Sometimes, you don't have the time to sit a suspect down, have him write you a story, and count the number of commas in it to determine where he's hidden the hydrogen bomb with the President's niece tied to it. When that happens, police departments around the US turn to the teachings of Renee Ellory, the "Eyes for Lies" expert who is apparently one of the 50 best people in the world when it comes to recognizing when someone is lying.
This woman, who we just know owns a cape with pictures of eyes on it, can tell if you're telling the truth by the way you breathed out of your left nostril when saying you couldn't have committed the murder because you were "out that night... at the car store... buying more carburetor." And Ellory can teach all of her secrets to you (just as she did to police departments in Wisconsin, Georgia, Nevada, and Texas) for only $1,950. Now, that while may sound like a lot, there's also the added bonus of there being no scientific evidence that any of her methods actually work.
Ellory's theories are based on the idea of universal facial expressions and so-called microexpressions, the latter of which are not universal, while the former is treated by science about as seriously as fin rot instances among Loch Ness monsters. It's all junk pseudoscience that can lead to cops becoming so convinced that an innocent person is guilty that it might push them into making a false confession or ignore evidence pointing to the real culprit.
Yet thousands of police officers have signed up for the classes because, among other things, it makes them feel like they have superpowers. Also, shows like House or Sherlock have taught us that when you're the kind of genius who can deduct the truth from the way someone twitches their nose, you get to act like a total dickweed 24/7. Not saying that's the main reason people take these classes, but it probably doesn't hurt.
Cops Are Regularly Attending Pseudoscience "Killology" Courses
Killing is and should be a significant thing. The only way to make it not weigh heavily on your conscience is to stop looking at other people as, well, people. Only then can ending a human life become "not that big a deal." There are maybe two jobs where skills like that would be welcomed, and one of them is the guy who turns the Hitler clones into food for dogs that have stolen from cancer charities. Spoiler: the other one is not the police. However, many departments are still sending their officers to "Killology" seminars so they can learn to be more Okay with executing people in the streets.

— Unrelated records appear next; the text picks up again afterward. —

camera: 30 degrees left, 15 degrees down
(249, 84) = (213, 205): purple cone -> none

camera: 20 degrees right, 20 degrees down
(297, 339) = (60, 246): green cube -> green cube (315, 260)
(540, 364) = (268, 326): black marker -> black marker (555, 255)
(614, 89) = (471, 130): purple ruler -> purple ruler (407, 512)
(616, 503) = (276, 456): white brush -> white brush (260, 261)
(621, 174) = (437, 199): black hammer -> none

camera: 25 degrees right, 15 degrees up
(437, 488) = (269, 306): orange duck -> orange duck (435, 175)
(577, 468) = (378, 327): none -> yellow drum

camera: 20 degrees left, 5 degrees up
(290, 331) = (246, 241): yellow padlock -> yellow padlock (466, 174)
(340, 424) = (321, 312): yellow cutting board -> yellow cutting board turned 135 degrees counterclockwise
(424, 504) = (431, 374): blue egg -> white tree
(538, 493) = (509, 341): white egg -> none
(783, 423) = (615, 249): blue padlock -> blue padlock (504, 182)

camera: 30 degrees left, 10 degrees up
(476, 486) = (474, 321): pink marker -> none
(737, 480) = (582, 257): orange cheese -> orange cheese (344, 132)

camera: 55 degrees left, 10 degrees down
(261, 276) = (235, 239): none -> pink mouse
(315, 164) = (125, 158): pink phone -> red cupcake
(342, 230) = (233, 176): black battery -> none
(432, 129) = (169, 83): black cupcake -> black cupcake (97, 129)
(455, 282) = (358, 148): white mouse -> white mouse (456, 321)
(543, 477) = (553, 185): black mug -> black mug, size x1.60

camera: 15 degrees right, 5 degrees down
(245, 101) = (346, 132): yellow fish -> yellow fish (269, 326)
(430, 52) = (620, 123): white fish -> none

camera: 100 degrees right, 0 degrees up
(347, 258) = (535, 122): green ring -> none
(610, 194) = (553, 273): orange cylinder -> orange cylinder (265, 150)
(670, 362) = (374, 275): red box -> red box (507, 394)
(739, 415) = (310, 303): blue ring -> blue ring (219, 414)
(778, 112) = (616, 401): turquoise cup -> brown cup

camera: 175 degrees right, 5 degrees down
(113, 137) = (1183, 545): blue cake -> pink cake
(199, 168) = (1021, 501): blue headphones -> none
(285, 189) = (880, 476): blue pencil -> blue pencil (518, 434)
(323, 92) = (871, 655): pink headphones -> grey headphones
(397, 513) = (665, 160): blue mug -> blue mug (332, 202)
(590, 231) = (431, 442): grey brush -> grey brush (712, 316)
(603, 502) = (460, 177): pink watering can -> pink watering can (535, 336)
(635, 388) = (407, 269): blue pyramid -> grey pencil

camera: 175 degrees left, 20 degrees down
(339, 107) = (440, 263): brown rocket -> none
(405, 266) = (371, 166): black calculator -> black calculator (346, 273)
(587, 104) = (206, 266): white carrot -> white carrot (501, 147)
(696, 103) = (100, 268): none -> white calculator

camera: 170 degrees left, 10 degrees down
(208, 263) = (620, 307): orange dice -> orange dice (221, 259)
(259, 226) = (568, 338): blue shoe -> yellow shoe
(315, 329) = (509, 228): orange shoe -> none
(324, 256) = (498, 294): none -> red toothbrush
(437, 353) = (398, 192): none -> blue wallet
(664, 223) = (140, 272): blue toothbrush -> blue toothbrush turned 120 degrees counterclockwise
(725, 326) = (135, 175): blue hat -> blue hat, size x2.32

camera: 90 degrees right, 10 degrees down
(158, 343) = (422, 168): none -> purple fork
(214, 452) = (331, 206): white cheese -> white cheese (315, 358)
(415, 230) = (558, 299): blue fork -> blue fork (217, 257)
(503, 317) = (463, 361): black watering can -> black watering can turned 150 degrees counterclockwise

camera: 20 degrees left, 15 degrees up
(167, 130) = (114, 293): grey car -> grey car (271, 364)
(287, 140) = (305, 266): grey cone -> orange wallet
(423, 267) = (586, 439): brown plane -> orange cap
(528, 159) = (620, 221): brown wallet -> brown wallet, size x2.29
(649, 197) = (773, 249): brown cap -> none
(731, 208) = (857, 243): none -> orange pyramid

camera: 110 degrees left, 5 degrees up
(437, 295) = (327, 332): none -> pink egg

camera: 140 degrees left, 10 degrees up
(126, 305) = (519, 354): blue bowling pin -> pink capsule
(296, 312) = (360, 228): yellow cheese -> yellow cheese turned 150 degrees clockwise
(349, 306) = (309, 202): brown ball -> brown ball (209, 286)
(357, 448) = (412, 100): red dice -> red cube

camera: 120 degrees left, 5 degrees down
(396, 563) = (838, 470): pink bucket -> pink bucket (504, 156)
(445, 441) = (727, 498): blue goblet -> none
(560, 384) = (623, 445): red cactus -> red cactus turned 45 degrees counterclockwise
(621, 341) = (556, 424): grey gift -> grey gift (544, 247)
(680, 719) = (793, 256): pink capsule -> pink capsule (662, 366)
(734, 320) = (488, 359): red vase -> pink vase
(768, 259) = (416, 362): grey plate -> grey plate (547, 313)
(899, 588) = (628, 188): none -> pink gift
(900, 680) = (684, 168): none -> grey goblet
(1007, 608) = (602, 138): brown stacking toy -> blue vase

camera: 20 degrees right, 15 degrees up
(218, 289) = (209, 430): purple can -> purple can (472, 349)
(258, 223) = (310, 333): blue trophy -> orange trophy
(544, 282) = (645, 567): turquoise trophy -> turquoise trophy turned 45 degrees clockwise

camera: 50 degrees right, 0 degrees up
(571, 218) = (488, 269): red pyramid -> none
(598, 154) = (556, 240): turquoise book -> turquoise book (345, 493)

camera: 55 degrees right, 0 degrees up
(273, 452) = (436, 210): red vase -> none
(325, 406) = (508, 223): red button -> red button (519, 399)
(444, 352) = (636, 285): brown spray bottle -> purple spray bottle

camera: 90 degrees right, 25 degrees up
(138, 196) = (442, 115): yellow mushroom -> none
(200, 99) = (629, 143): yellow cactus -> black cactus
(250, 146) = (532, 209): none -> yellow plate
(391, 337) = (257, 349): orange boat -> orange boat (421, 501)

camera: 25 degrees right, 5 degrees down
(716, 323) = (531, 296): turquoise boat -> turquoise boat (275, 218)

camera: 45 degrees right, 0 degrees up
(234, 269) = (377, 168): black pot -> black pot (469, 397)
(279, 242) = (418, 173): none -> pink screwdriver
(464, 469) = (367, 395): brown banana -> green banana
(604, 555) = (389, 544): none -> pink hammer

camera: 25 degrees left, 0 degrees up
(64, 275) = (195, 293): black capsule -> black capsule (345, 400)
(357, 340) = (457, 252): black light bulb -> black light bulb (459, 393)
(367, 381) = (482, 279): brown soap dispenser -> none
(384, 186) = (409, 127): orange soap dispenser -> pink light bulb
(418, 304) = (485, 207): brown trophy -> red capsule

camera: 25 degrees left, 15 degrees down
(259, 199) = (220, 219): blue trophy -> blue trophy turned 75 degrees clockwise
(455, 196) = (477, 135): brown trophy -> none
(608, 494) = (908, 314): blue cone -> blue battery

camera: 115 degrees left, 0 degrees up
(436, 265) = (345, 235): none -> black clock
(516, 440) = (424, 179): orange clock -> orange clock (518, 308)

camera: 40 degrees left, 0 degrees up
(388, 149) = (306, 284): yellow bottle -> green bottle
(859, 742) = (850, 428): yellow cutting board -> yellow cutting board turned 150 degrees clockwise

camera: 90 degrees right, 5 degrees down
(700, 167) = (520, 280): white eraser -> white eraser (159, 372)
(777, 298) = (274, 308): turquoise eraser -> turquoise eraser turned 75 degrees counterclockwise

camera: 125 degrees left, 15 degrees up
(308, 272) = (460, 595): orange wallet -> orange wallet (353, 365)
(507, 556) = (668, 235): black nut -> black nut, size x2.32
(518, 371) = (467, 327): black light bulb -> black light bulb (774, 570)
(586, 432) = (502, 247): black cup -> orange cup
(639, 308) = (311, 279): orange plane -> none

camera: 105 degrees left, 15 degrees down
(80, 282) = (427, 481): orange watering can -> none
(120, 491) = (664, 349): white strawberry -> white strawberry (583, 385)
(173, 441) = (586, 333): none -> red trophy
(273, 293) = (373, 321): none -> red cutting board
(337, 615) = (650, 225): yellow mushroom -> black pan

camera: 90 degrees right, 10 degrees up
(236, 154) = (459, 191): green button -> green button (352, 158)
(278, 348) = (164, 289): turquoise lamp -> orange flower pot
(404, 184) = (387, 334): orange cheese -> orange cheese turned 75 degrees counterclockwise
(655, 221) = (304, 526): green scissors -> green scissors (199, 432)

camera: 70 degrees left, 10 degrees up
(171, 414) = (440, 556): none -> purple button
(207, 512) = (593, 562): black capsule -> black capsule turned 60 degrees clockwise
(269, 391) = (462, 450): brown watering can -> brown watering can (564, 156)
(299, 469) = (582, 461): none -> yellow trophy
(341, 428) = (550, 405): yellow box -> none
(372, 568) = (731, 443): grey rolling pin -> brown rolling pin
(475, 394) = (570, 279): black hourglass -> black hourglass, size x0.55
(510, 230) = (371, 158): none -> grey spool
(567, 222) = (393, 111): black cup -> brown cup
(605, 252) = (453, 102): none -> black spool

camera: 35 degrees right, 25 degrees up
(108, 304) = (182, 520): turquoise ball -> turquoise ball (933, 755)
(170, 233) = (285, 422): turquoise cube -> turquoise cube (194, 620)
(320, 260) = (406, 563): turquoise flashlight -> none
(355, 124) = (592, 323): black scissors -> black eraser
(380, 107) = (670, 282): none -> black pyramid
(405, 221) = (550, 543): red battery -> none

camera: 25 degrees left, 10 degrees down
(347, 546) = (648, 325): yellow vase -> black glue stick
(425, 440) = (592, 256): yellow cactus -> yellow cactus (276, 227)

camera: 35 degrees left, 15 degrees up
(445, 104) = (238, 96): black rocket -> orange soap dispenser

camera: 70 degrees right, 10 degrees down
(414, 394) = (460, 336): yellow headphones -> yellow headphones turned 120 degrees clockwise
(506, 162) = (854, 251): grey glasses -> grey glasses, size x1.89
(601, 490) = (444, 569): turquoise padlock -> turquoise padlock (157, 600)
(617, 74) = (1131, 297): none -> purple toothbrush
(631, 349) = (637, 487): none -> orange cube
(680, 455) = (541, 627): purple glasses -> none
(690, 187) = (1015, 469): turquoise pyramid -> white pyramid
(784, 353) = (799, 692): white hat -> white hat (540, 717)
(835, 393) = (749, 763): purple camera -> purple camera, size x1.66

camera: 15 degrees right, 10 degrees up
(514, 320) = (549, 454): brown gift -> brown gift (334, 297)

Called "The Bulletproof Mind," the courses are run by Dave Grossman, a retired Army Ranger and West Point instructor, not to mention just a weird-ass guy who recommends killing because, according to him, it leads to great sex. Still, his resume has made it possible for him to spend 20 years traveling the US up to 300 days a year, teaching his "Killology" philosophy to police departments around the country. According to Grossman, police officers have to think of themselves as "warriors" who are "at war" with the streets. The course also teaches you to look at all criminals and potential suspects as predators ready to kill you at a moment's notice. That's probably not the best mindset to have for people who spend roughly 1% of their time actually dealing with violent crimes.
Look, obviously, police officers need psychological training to prepare themselves for the possibility of one day ending a human life. But the solution isn't a gross man yelling at them to imagine shooting Big Bird and then running back home to fuck their wives with their giant murder-erections (murderections?) Police departments have thankfully started to turn away from Grossman's courses, but, unthankfully, it was only after it turned out that the police officer who ended up killing Philando Castile was a Killology graduate. And here you thought that that case could not get any more tragic. That will teach you to underestimate Hellworld.